The extended Pettebone family has left monuments of one sort or another throughout this part of Pennsylvania and particularly in Forty Fort Cemetery in Forty Fort, Pennsylvania.
Here we have a grand and costly granite obelisk in the Egyptian revival style (figure 1). Stylized Egyptianizing motifs frame the die; inverted lotus flowers are the easiest to make out along the upper border (figure 2).

One imagines that Payne Pettebone’s death occasioned the raising of the monument in 1888. But a branch of the family, the Dicksons, also used part of the plot (figure 3); we find the long-lived Kate Pettebone Dickson (1851-1930), daughter, I think, of the principals, along with her husband Allan Hamilton Dickson (1851-1893, age 41) and their two short-lived children Caro Pettebone Dickson (1877-1883, age 5) and Hugh Sheridan Dickson (1889-1893, age 3).

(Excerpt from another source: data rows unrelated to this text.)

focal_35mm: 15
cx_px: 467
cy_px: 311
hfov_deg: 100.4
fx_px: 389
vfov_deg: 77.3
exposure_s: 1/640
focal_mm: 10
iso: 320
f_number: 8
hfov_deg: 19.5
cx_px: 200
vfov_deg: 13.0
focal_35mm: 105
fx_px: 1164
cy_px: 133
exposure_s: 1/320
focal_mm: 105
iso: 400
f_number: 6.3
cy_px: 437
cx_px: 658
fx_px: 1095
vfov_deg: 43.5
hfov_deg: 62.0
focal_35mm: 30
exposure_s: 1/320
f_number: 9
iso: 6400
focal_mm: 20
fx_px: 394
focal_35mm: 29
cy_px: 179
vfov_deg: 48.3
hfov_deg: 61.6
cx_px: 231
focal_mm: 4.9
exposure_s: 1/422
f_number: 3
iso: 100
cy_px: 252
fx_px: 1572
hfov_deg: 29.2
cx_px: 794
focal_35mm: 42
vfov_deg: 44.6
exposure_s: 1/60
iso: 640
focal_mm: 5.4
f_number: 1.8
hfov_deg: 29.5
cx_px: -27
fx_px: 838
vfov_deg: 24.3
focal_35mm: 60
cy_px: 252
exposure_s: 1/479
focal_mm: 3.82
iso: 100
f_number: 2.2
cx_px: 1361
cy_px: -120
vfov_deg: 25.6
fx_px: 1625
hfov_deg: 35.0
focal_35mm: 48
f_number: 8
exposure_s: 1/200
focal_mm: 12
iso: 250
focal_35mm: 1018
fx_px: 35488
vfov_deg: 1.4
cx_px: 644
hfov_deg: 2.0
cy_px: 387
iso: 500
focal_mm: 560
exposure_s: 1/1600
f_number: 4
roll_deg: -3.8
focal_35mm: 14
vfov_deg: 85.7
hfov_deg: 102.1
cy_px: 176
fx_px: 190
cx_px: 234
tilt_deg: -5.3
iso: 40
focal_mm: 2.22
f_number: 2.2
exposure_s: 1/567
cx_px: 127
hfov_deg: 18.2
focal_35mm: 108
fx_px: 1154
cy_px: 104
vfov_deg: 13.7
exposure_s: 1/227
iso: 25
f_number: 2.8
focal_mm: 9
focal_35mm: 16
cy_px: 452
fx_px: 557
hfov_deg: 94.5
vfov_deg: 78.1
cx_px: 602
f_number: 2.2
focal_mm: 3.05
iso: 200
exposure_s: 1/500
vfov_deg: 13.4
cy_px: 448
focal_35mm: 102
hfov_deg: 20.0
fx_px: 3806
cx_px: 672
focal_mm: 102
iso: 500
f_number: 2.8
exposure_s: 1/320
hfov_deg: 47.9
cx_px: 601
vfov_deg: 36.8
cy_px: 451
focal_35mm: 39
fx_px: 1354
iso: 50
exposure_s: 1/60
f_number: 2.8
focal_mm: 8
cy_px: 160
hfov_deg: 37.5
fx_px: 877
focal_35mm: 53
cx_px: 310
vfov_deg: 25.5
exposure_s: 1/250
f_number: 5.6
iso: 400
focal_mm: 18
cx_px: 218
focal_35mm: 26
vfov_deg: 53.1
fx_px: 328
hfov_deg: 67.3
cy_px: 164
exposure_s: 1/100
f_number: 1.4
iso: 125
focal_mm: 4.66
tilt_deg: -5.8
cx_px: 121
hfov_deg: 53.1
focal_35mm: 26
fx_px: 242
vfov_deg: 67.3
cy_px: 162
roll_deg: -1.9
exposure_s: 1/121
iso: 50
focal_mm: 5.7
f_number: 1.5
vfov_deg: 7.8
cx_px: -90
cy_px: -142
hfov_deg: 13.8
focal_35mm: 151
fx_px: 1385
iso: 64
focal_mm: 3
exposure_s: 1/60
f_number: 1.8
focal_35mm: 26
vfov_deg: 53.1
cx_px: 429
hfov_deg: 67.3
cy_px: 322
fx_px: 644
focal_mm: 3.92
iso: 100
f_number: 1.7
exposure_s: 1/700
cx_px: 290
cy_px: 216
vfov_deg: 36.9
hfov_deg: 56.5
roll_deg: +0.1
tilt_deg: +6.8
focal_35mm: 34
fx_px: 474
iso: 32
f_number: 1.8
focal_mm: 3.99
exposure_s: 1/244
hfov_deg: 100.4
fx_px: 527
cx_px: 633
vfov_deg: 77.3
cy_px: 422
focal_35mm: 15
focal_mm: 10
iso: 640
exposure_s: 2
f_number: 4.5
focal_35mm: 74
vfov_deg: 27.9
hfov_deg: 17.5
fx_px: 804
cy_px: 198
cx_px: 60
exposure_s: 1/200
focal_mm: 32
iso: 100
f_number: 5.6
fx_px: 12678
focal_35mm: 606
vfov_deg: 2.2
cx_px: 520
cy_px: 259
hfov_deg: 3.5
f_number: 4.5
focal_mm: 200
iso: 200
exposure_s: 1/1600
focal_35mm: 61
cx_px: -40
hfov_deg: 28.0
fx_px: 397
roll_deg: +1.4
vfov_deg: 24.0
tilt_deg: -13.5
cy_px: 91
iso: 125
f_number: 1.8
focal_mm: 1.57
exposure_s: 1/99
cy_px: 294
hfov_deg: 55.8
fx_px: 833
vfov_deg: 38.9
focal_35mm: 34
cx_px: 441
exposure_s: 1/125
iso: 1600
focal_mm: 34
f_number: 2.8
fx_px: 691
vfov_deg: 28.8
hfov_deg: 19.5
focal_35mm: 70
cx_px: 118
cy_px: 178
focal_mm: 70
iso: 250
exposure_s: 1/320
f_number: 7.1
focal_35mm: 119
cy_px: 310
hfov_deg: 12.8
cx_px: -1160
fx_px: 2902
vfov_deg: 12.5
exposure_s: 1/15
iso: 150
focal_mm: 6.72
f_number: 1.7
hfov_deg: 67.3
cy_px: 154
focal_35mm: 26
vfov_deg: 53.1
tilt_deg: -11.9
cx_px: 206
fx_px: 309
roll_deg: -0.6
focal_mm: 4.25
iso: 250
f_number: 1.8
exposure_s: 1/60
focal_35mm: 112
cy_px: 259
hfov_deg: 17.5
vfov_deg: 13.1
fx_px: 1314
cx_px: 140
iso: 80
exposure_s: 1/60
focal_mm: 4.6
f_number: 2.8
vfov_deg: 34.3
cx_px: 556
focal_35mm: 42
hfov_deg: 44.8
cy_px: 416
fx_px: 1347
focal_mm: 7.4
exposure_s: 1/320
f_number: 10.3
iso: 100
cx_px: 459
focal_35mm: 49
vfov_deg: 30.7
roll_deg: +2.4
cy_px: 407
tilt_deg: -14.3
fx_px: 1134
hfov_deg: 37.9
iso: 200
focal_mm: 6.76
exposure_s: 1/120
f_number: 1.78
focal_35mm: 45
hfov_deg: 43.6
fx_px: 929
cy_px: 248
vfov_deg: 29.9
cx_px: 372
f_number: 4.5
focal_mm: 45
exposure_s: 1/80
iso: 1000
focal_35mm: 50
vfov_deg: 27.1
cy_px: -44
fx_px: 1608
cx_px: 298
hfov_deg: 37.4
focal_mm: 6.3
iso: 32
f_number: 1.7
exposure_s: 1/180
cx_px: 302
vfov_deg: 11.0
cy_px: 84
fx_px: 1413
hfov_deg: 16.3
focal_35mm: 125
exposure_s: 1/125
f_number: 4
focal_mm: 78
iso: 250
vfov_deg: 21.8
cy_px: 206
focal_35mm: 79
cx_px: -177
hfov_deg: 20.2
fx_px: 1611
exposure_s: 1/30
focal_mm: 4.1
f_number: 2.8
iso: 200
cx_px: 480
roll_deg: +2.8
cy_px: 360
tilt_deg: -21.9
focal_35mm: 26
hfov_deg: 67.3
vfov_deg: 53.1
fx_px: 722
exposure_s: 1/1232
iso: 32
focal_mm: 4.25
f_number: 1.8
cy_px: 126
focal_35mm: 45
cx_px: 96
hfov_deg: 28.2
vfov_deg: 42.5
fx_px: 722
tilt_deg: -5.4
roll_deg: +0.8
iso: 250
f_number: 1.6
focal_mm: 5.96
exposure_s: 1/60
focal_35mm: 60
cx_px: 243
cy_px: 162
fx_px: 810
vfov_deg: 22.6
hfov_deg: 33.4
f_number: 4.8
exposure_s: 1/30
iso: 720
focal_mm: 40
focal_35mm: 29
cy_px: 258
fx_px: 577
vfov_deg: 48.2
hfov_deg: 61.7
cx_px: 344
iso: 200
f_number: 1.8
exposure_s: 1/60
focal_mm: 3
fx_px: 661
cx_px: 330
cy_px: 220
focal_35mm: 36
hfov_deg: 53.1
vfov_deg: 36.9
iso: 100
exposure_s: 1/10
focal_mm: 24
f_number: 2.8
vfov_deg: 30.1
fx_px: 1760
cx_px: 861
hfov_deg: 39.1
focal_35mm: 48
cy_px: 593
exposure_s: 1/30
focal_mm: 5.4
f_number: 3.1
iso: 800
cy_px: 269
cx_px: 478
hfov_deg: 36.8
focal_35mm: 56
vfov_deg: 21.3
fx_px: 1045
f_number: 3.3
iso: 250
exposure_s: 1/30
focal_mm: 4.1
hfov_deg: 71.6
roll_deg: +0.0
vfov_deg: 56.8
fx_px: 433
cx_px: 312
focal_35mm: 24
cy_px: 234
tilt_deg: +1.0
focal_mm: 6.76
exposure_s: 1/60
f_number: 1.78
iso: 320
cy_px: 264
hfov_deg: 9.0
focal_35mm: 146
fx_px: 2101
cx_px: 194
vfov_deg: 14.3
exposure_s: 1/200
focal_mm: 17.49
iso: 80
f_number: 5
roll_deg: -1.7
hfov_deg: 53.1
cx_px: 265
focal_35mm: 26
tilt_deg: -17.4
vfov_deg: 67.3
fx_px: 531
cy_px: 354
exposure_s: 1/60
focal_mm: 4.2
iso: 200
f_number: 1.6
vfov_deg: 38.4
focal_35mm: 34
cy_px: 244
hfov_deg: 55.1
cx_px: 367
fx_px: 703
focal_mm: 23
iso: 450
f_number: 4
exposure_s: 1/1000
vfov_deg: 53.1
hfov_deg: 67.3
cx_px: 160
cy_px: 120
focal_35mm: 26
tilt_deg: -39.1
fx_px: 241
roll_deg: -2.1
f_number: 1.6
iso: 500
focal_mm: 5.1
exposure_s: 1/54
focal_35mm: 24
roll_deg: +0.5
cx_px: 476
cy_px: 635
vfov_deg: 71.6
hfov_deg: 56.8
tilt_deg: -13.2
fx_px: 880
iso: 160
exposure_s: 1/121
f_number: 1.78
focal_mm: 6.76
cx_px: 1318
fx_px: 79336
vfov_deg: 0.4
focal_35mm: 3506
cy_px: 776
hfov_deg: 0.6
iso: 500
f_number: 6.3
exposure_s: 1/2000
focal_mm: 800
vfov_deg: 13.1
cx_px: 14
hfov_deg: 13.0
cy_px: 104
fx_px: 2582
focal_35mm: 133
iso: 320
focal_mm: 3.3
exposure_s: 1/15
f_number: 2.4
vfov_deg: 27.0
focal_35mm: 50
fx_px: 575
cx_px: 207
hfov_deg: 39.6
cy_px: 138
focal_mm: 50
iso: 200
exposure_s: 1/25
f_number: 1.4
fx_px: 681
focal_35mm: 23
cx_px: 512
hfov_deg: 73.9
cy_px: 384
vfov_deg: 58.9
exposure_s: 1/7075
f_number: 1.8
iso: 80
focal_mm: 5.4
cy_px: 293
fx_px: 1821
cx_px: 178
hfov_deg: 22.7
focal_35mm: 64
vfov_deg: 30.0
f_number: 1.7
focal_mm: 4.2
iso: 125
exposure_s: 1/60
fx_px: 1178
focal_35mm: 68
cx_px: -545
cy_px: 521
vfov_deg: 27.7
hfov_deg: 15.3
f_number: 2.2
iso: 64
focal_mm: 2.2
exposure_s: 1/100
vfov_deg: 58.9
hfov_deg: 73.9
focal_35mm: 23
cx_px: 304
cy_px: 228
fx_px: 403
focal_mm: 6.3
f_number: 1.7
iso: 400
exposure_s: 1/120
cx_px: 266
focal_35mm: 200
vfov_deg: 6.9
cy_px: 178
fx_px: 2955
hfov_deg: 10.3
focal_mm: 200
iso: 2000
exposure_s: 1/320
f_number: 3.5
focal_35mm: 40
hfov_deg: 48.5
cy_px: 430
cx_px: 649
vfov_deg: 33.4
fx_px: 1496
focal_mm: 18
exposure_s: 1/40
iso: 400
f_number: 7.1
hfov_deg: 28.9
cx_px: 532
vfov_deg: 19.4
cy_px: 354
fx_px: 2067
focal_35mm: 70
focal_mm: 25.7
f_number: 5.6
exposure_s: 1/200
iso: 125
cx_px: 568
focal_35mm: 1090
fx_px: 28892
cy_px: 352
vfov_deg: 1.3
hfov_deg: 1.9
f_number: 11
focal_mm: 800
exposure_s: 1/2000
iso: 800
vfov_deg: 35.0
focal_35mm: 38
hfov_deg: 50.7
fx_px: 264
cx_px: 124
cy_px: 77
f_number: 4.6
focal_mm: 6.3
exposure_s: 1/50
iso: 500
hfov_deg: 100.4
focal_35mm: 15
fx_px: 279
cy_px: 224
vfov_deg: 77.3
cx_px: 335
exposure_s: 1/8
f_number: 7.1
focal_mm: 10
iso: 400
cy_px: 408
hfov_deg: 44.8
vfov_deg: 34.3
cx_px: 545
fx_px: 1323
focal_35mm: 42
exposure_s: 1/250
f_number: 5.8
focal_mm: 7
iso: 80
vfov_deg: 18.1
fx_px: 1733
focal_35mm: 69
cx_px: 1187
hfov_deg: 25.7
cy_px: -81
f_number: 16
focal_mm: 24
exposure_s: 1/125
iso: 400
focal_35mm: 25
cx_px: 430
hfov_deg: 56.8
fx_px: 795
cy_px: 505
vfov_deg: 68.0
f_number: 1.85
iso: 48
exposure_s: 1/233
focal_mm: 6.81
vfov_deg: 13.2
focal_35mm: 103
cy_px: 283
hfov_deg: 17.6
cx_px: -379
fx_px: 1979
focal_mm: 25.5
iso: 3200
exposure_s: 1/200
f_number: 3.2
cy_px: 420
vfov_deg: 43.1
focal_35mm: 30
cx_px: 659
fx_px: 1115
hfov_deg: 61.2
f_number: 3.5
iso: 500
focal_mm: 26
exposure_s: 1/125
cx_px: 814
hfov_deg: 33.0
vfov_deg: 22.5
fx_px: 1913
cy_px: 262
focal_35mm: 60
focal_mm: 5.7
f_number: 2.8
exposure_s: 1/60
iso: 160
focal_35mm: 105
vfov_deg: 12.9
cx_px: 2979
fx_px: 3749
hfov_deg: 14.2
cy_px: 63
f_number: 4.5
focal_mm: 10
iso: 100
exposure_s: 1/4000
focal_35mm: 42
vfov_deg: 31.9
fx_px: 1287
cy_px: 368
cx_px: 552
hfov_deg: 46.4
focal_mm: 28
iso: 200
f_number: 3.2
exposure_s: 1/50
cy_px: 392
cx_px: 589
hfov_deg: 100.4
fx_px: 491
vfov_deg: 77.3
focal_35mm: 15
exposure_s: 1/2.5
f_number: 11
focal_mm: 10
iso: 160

Kate lost Allan and Hugh in a cluster in January 1893, and had their names, along with Caro’s, inscribed onto the Pettebone monument, which had gone up but a few years before. Kate was added many years later, at the bottom, after the epigram:
They were lovely and pleasant in their lives,
and in their death they were not divided.
The epigram is taken from 2 Samuel 1:23:
Saul and Jonathan were lovely and pleasant in their lives, and in their death they were not divided: they were swifter than eagles, they were stronger than lions.